Content starts
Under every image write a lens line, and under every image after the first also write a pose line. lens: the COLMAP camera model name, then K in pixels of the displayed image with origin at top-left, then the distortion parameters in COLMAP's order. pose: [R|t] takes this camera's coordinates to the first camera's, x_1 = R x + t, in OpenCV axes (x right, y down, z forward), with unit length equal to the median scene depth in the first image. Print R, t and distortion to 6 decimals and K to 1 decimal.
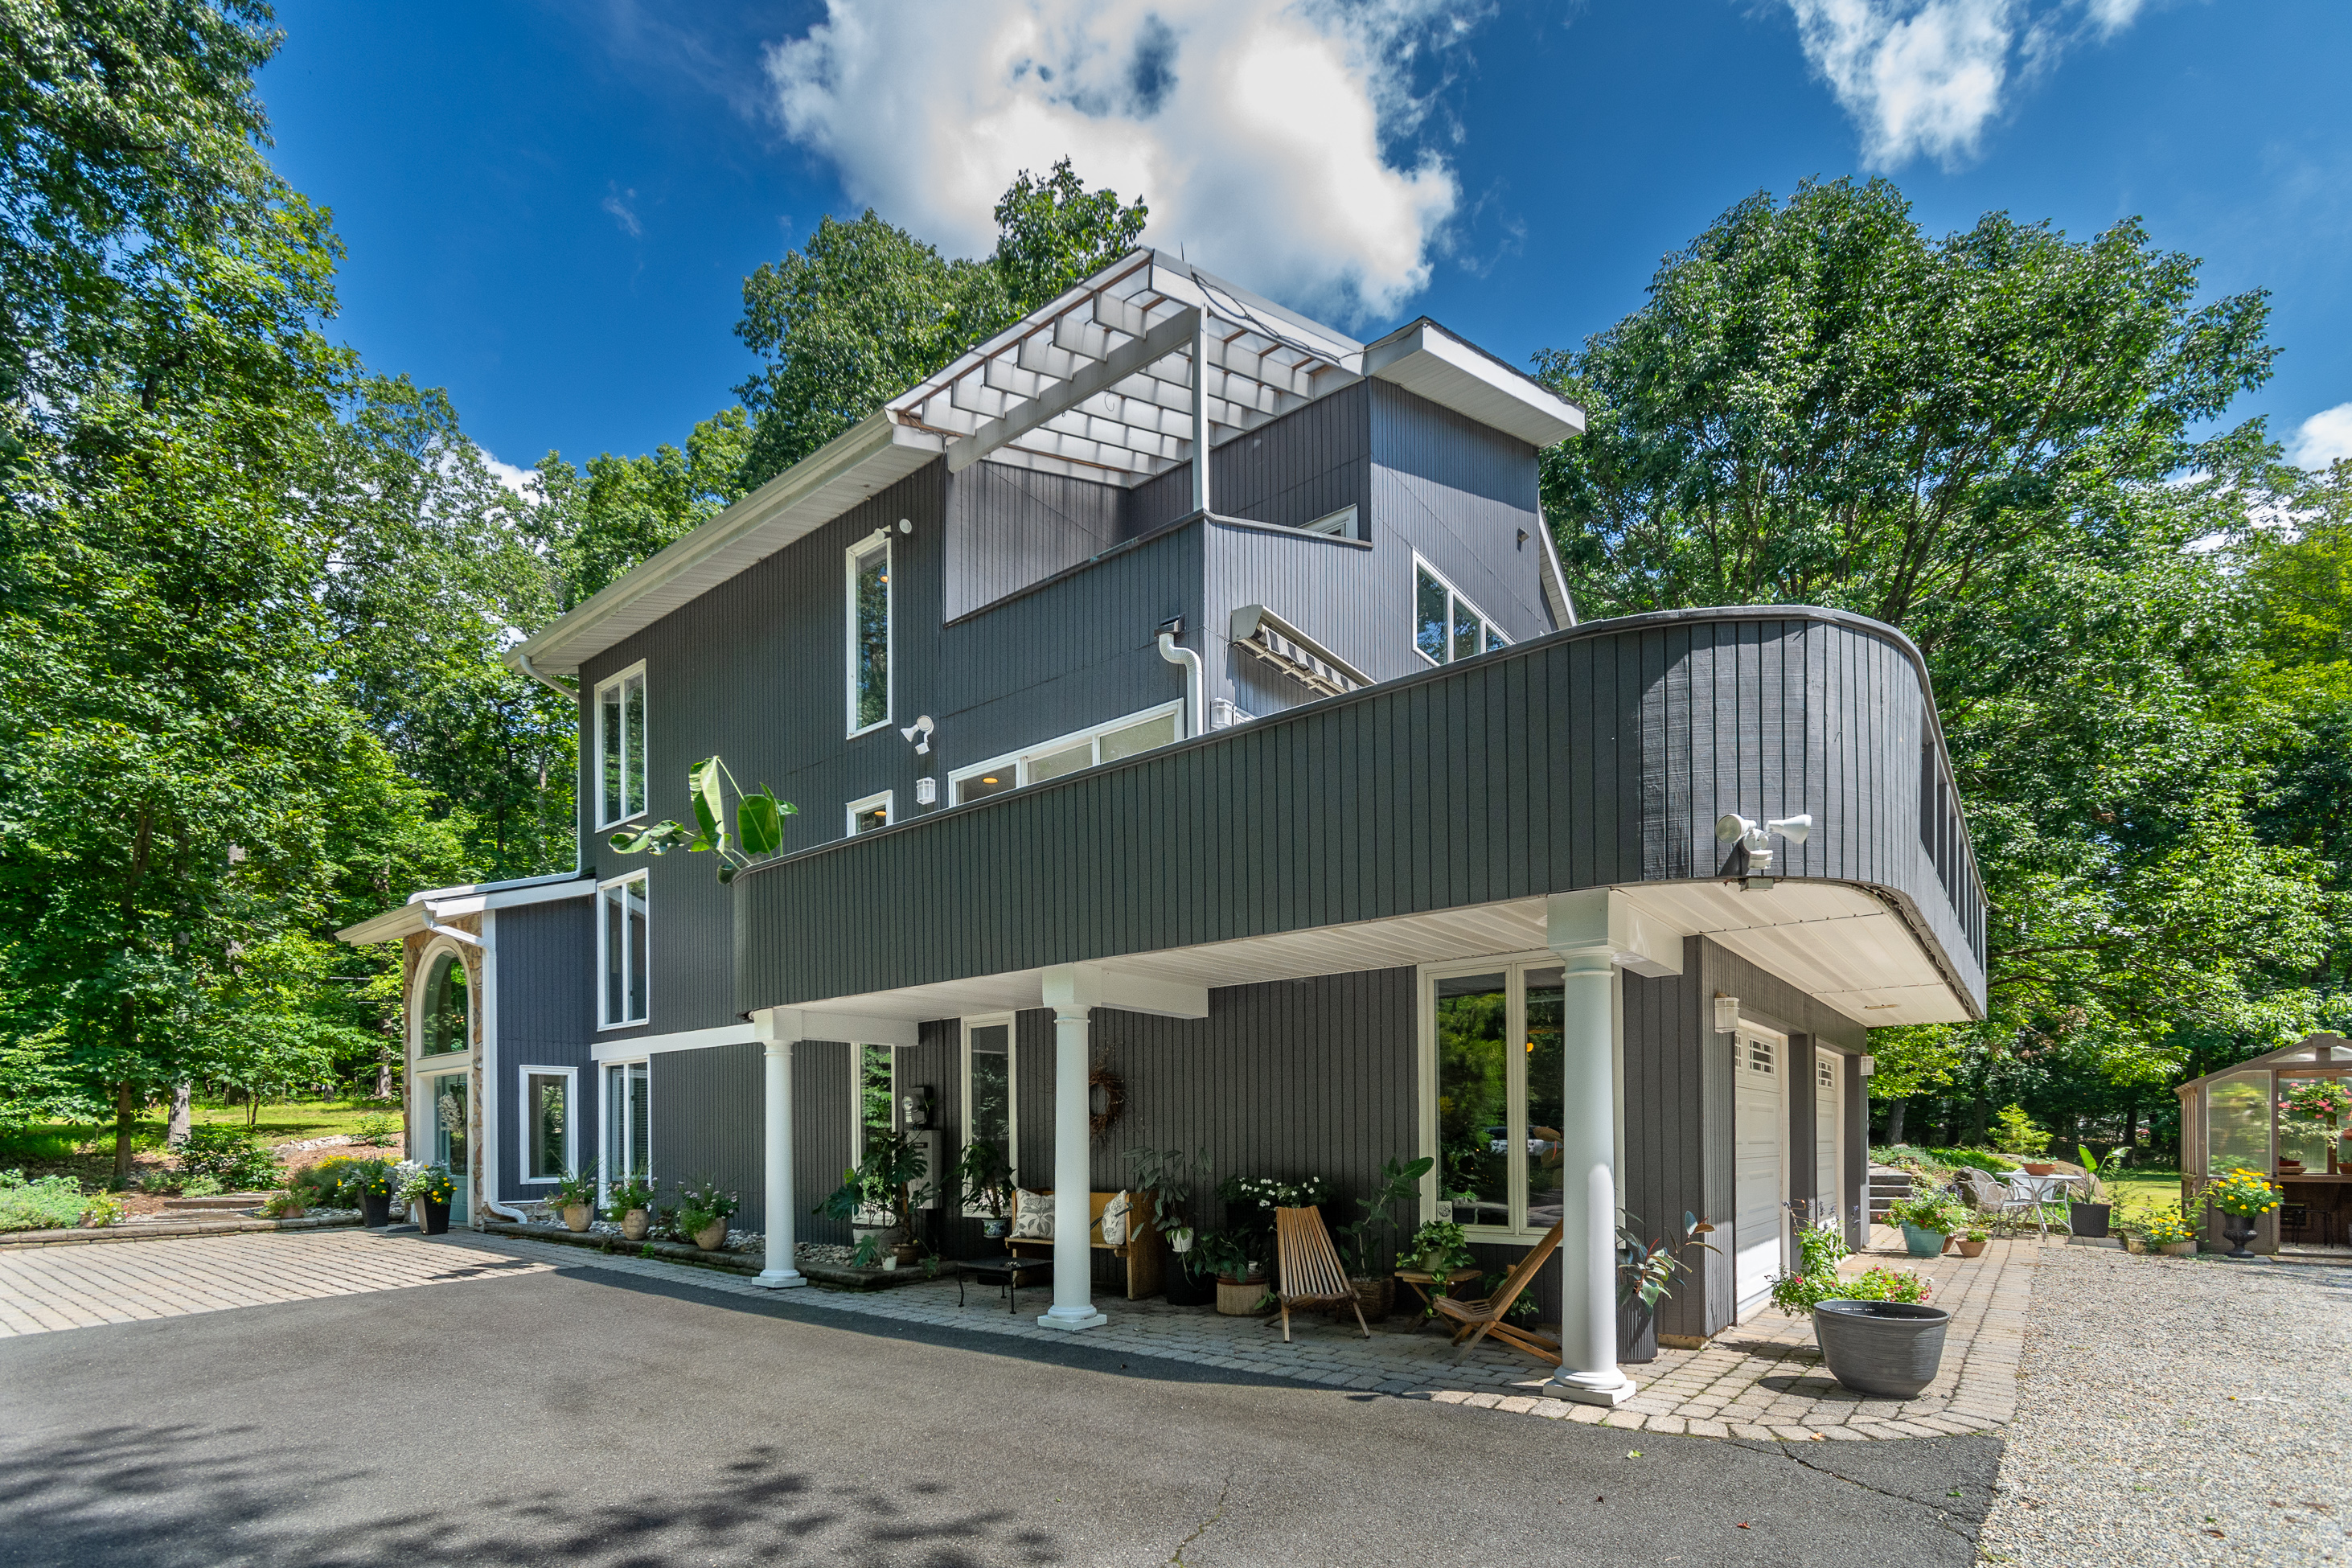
lens RADIAL K [[1131.1, 0, 1171.4], [0, 1131.1, 1124.9], [0, 0, 1]] dist [0.000793, -0.004511]
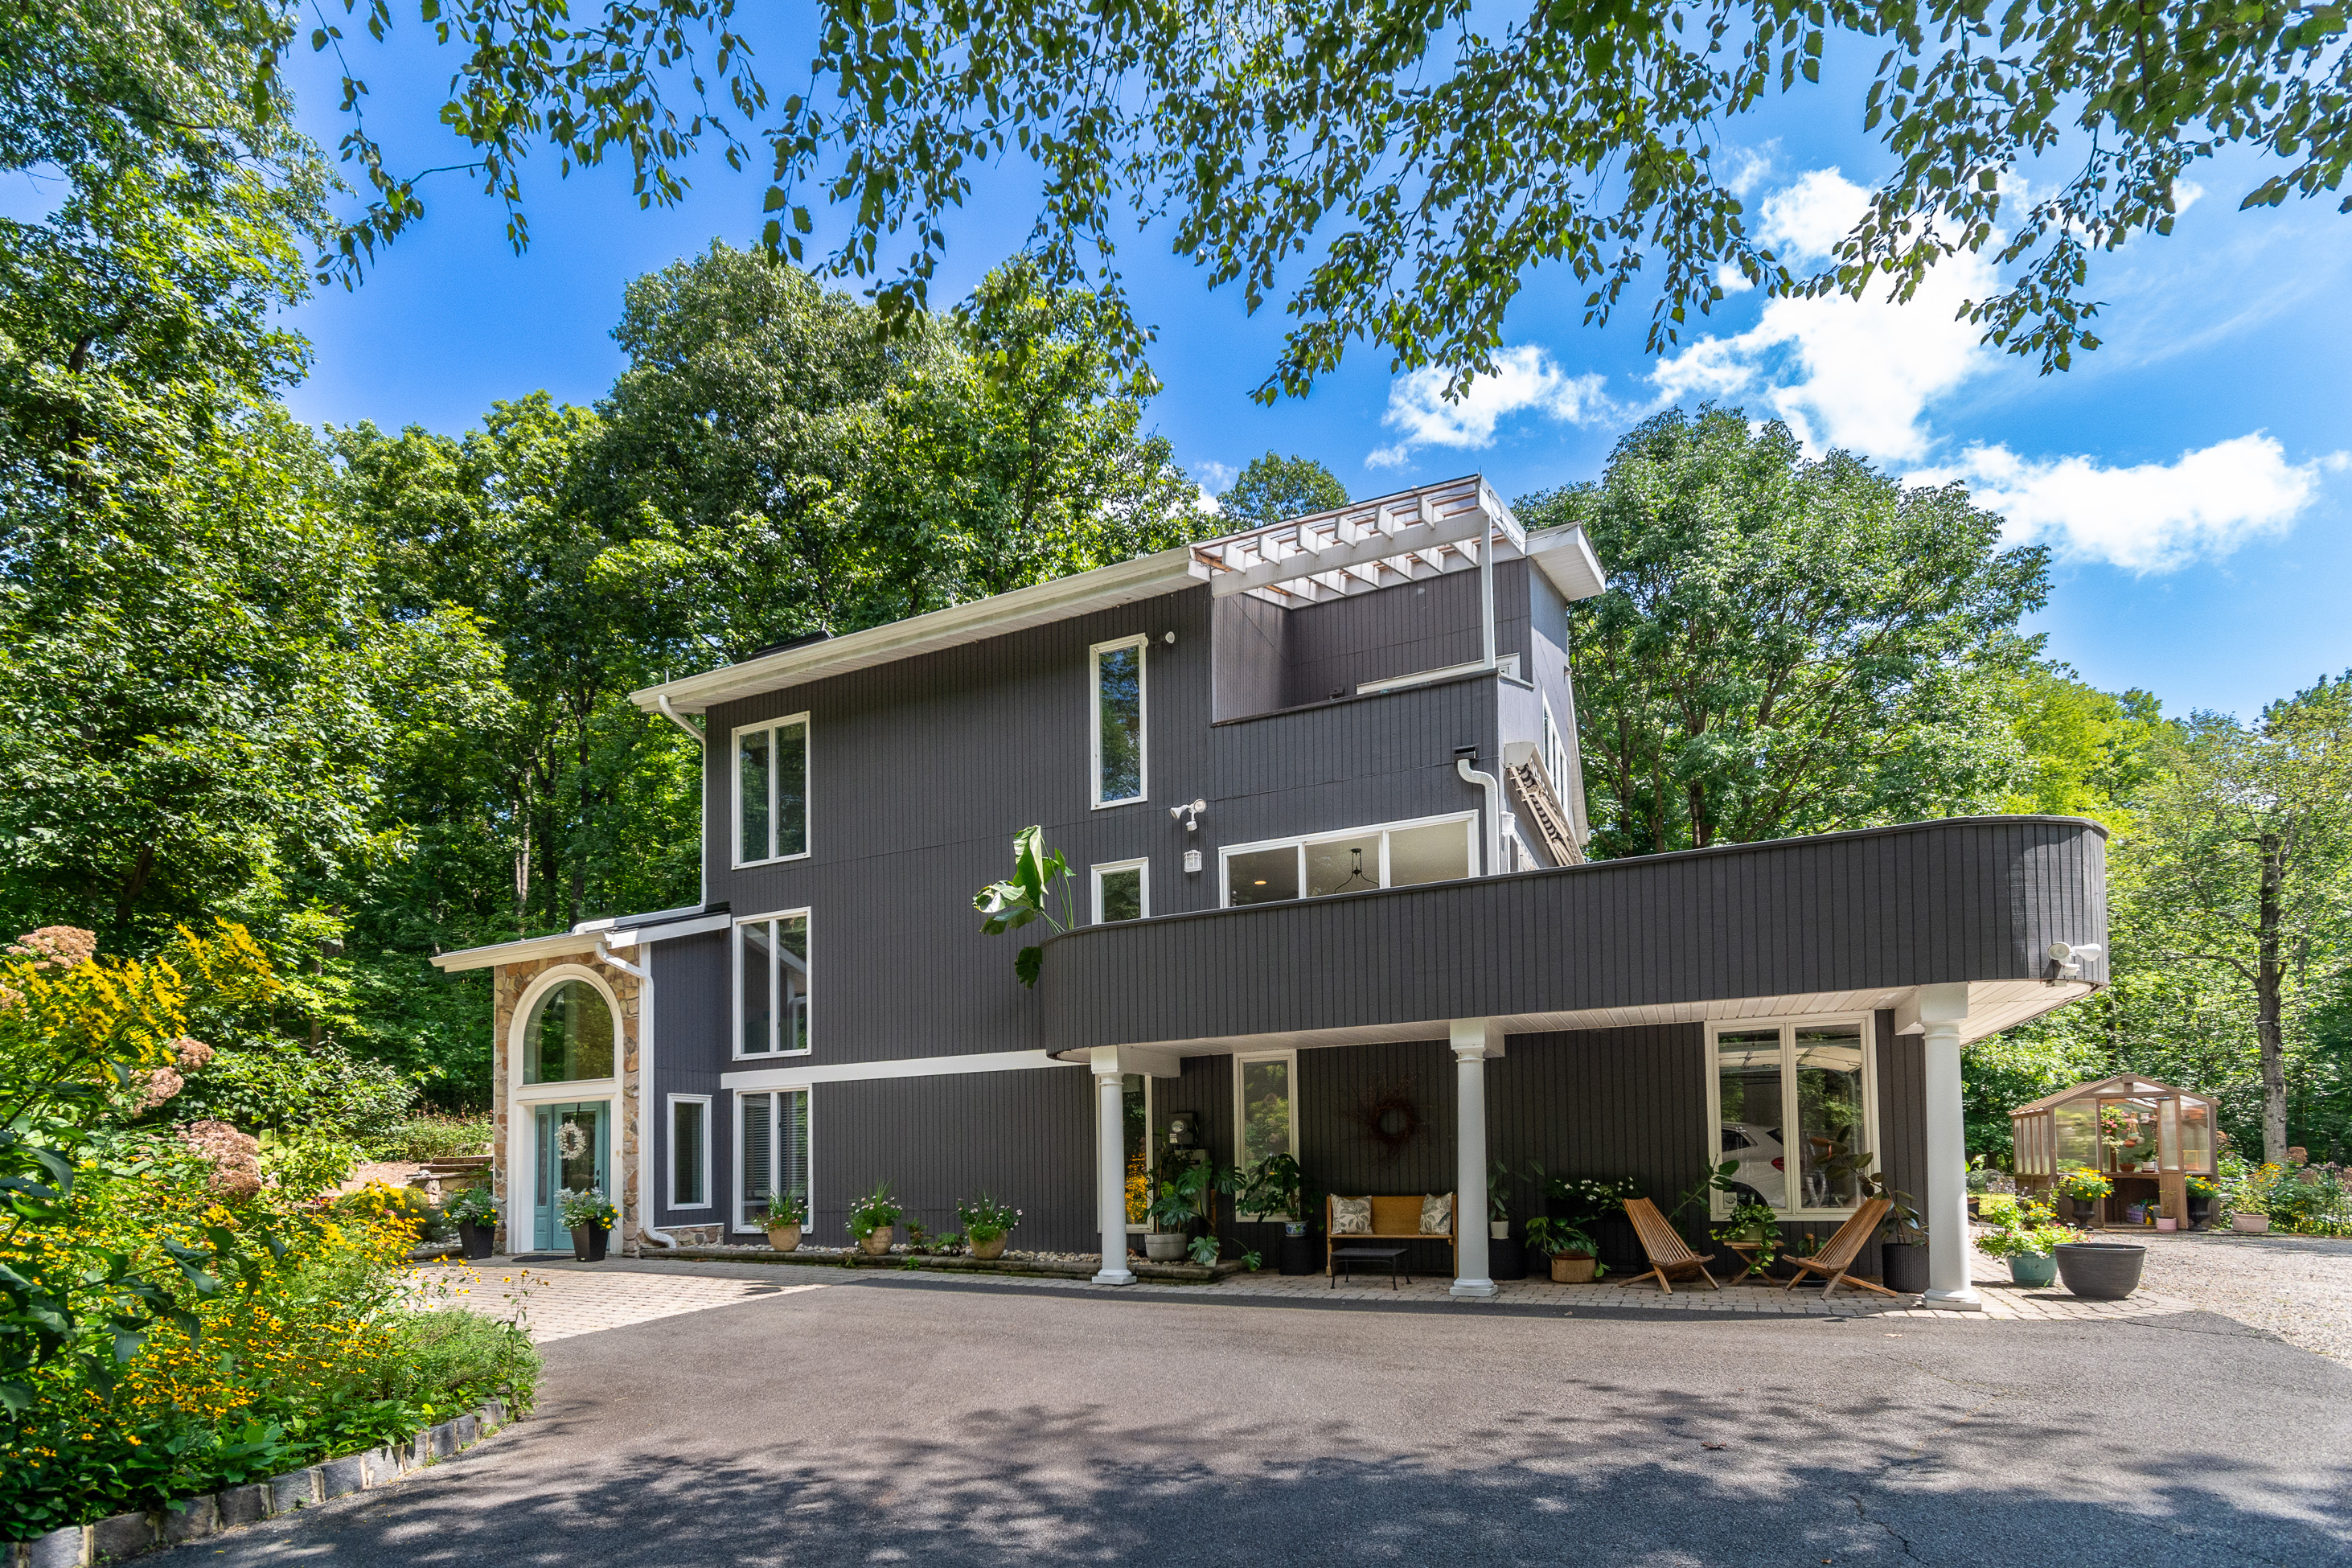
lens RADIAL K [[1131.1, 0, 1171.4], [0, 1131.1, 1124.9], [0, 0, 1]] dist [0.000793, -0.004511]
pose [[0.973958, -0.004575, 0.226683, -0.465367], [0.010662, 0.999614, -0.025639, 0.008515], [-0.226478, 0.027388, 0.973631, -0.123322]]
Content ends
Work to be completed: Please quote the whole listing above verbatim, leaving out the pictures.

Task solution:
Under every image write a lens line, and under every image after the first also write a pose line. lens: the COLMAP camera model name, then K in pixels of the displayed image with origin at top-left, then the distortion parameters in COLMAP's order. pose: [R|t] takes this camera's coordinates to the first camera's, x_1 = R x + t, in OpenCV axes (x right, y down, z forward), with unit length equal to the median scene depth in the first image. Print R, t and distortion to 6 decimals and K to 1 decimal.
lens RADIAL K [[1131.1, 0, 1171.4], [0, 1131.1, 1124.9], [0, 0, 1]] dist [0.000793, -0.004511]
lens RADIAL K [[1131.1, 0, 1171.4], [0, 1131.1, 1124.9], [0, 0, 1]] dist [0.000793, -0.004511]
pose [[0.973958, -0.004575, 0.226683, -0.465367], [0.010662, 0.999614, -0.025639, 0.008515], [-0.226478, 0.027388, 0.973631, -0.123322]]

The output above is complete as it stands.